### EXERCISE GOAL
Here is the task for the records below: repeat exactly the lines from the one with "Services | 126,000" to the one with "(f) 2015 Private Placement", both included, and nothing else.

### ENTRIES SHOWN
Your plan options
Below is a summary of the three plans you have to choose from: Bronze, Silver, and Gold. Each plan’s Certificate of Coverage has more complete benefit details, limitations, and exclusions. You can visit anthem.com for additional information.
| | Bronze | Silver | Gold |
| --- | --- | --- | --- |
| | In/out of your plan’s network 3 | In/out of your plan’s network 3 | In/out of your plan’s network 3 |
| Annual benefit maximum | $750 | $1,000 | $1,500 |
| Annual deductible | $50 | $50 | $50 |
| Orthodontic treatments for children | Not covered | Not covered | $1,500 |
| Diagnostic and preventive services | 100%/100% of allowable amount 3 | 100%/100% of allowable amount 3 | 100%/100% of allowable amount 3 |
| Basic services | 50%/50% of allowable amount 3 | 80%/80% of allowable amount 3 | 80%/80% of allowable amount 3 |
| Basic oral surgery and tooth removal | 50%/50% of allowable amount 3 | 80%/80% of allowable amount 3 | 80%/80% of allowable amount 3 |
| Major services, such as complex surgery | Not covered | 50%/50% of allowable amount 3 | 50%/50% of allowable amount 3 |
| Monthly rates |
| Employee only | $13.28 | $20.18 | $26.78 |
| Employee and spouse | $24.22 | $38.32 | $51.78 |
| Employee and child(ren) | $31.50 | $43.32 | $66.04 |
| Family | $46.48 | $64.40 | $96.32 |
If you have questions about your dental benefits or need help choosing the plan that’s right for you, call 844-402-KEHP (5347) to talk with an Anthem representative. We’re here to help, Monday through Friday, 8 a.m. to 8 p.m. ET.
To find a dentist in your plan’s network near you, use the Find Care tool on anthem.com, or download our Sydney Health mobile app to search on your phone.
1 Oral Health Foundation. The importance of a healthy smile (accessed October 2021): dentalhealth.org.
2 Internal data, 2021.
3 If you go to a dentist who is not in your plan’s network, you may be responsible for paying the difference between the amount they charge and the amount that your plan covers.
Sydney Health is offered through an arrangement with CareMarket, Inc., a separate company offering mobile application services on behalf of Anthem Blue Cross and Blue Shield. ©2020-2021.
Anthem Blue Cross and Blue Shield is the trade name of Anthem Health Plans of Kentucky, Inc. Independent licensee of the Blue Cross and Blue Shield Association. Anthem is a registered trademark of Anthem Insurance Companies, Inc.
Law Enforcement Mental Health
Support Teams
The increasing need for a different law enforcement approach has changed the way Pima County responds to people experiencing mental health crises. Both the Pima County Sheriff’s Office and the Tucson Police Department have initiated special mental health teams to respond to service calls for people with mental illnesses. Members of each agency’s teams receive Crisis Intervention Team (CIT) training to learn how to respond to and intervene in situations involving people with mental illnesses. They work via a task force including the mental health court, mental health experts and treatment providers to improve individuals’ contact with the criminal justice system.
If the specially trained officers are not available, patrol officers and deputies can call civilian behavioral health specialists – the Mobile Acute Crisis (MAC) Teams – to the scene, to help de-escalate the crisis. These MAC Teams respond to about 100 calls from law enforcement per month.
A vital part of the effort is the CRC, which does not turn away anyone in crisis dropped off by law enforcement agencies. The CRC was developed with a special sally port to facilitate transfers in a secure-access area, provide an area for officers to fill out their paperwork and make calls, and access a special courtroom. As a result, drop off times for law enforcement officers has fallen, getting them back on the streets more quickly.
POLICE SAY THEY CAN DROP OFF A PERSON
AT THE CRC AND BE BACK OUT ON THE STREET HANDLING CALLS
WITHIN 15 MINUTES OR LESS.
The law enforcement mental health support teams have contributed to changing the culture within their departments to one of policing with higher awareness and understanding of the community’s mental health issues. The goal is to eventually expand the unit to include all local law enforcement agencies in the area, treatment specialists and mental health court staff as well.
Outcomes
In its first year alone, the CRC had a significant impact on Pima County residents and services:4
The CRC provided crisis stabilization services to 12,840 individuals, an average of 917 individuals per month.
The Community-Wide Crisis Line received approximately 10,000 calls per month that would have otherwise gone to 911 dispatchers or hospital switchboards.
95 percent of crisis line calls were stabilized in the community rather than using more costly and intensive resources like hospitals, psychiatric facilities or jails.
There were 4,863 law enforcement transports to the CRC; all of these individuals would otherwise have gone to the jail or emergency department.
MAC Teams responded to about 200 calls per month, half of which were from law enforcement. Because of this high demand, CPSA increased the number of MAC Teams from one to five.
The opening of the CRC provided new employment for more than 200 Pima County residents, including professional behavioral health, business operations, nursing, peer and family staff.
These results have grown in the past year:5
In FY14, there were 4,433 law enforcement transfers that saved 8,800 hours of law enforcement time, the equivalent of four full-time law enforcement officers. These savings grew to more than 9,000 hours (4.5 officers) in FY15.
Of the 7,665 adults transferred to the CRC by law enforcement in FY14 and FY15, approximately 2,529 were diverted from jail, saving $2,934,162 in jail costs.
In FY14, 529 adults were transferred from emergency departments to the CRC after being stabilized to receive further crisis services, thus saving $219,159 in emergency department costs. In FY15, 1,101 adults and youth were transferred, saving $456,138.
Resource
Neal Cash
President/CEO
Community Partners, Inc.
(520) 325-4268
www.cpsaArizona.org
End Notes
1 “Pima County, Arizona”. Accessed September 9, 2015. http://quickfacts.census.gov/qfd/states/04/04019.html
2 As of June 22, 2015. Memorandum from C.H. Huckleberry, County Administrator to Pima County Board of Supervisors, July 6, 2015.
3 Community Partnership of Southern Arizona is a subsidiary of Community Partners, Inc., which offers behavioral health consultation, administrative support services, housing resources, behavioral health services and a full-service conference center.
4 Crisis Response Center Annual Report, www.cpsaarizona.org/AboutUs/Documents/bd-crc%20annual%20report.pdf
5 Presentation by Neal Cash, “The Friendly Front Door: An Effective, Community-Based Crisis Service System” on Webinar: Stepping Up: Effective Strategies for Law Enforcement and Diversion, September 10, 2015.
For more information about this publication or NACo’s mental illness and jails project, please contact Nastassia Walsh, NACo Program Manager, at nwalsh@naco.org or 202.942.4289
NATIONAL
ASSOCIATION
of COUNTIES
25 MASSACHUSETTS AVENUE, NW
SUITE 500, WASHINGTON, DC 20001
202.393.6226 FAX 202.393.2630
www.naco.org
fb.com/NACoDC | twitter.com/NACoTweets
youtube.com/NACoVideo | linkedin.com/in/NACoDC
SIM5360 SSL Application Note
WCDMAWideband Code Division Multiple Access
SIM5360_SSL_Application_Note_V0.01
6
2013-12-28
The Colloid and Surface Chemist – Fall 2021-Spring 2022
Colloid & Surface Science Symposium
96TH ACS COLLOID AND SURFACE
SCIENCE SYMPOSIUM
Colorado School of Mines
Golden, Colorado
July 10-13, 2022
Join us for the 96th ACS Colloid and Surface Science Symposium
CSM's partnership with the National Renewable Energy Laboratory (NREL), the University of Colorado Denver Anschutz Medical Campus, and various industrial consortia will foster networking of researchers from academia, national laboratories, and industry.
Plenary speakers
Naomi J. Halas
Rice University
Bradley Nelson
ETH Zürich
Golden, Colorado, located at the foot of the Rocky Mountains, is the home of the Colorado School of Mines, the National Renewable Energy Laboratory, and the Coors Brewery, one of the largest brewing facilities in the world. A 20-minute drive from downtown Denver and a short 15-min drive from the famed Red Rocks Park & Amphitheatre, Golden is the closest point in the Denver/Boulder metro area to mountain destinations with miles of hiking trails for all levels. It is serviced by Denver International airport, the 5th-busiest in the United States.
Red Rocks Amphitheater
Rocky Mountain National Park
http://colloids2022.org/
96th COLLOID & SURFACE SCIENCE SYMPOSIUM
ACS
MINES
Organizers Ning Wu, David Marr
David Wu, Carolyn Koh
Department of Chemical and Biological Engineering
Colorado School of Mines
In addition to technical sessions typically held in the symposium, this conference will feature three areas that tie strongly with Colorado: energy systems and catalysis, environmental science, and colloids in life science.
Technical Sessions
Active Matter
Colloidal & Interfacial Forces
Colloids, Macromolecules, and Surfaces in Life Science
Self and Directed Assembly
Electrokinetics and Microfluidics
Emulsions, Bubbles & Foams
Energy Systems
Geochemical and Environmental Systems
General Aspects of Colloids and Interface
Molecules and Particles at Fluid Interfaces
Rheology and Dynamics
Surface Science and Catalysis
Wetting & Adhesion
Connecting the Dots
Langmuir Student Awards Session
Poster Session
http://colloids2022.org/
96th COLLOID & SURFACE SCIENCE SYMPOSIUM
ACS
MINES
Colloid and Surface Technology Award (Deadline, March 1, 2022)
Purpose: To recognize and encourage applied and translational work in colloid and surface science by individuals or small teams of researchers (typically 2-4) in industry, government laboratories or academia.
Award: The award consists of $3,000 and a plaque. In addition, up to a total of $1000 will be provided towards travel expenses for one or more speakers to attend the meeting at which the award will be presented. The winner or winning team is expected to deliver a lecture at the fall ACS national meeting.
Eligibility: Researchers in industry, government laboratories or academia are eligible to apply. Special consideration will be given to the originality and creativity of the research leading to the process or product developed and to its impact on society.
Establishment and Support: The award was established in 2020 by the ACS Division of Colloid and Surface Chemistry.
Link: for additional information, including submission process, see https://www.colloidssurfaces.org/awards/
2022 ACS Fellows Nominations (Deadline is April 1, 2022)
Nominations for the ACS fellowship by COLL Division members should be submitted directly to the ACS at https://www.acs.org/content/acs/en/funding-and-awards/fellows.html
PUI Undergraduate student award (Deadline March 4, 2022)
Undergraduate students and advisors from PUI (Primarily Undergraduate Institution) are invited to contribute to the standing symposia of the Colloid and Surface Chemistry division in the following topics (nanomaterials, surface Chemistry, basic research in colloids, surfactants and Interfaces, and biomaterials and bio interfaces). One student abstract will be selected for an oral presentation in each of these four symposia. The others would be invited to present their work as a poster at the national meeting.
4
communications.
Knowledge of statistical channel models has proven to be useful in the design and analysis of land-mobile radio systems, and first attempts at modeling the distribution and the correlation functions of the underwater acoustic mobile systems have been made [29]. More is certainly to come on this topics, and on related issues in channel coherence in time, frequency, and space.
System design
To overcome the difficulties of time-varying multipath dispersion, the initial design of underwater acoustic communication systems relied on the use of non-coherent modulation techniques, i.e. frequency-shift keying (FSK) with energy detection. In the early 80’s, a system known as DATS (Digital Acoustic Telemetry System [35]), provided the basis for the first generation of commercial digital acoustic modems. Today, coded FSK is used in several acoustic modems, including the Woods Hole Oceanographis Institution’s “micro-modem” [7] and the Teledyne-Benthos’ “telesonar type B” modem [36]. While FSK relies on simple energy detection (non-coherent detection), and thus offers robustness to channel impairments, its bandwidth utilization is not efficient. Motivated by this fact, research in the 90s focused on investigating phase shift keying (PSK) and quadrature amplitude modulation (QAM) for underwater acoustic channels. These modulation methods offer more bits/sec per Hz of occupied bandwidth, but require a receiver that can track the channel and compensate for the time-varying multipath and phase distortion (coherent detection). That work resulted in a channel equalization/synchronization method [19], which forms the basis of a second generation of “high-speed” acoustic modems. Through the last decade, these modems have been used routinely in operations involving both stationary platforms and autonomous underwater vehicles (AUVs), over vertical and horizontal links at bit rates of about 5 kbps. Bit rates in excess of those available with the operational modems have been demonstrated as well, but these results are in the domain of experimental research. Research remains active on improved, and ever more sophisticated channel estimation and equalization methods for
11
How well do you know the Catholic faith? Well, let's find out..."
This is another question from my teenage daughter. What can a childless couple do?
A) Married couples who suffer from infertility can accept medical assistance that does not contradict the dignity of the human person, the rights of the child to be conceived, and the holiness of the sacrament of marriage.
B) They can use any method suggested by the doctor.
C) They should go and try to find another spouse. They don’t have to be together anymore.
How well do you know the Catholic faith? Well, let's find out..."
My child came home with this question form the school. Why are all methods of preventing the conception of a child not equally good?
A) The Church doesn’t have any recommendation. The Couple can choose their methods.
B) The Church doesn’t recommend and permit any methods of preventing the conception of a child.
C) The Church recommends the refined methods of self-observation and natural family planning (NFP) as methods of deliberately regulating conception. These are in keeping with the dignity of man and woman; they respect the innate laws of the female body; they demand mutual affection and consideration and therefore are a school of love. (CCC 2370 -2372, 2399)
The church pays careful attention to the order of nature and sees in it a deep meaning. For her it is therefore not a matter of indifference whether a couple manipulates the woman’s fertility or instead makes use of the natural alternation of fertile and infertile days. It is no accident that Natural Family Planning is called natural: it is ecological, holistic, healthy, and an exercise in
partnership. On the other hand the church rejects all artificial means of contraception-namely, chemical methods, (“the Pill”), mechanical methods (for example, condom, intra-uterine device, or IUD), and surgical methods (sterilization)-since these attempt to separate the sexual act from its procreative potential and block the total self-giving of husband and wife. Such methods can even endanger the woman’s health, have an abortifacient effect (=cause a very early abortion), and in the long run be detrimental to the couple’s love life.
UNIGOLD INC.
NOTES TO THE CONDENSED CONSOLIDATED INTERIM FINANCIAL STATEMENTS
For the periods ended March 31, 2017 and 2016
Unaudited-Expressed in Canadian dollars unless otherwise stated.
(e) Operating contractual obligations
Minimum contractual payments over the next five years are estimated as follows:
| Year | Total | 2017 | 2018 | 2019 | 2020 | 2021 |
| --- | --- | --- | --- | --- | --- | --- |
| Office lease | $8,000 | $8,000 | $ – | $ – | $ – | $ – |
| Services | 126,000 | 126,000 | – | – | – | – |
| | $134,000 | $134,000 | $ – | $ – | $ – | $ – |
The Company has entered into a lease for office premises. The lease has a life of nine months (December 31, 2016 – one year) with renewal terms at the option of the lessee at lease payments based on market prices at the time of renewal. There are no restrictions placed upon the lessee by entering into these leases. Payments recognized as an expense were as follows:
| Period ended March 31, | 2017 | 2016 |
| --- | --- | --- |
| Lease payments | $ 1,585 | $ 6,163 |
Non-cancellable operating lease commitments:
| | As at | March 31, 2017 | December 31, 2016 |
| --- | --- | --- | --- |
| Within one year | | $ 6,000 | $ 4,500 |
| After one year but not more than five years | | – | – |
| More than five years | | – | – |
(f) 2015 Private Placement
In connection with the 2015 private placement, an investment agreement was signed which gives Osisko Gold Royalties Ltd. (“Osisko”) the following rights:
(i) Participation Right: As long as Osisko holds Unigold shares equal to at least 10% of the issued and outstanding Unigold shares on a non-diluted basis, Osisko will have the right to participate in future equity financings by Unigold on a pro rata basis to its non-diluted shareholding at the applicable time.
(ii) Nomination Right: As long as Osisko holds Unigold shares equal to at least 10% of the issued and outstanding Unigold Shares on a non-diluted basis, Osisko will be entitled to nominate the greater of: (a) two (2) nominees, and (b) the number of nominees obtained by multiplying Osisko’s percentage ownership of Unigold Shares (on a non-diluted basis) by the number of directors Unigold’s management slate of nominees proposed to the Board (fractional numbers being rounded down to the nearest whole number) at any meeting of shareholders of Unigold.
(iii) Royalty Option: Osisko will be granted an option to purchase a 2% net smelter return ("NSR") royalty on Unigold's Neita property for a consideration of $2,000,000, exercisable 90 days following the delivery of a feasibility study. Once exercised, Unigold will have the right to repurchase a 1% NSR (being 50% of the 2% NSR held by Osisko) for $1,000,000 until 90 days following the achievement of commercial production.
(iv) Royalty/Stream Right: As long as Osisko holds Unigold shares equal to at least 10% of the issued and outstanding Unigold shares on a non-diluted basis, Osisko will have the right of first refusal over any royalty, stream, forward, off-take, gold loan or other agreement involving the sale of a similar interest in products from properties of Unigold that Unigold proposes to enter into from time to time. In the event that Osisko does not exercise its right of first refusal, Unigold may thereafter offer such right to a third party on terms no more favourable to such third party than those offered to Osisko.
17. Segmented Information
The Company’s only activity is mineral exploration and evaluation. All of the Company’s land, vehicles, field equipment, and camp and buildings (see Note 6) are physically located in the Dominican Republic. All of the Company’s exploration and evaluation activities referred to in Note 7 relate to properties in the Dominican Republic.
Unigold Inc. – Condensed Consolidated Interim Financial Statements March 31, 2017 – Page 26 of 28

### RESPONSE AREA
| Services | 126,000 | 126,000 | – | – | – | – |
| | $134,000 | $134,000 | $ – | $ – | $ – | $ – |
The Company has entered into a lease for office premises. The lease has a life of nine months (December 31, 2016 – one year) with renewal terms at the option of the lessee at lease payments based on market prices at the time of renewal. There are no restrictions placed upon the lessee by entering into these leases. Payments recognized as an expense were as follows:
| Period ended March 31, | 2017 | 2016 |
| --- | --- | --- |
| Lease payments | $ 1,585 | $ 6,163 |
Non-cancellable operating lease commitments:
| | As at | March 31, 2017 | December 31, 2016 |
| --- | --- | --- | --- |
| Within one year | | $ 6,000 | $ 4,500 |
| After one year but not more than five years | | – | – |
| More than five years | | – | – |
(f) 2015 Private Placement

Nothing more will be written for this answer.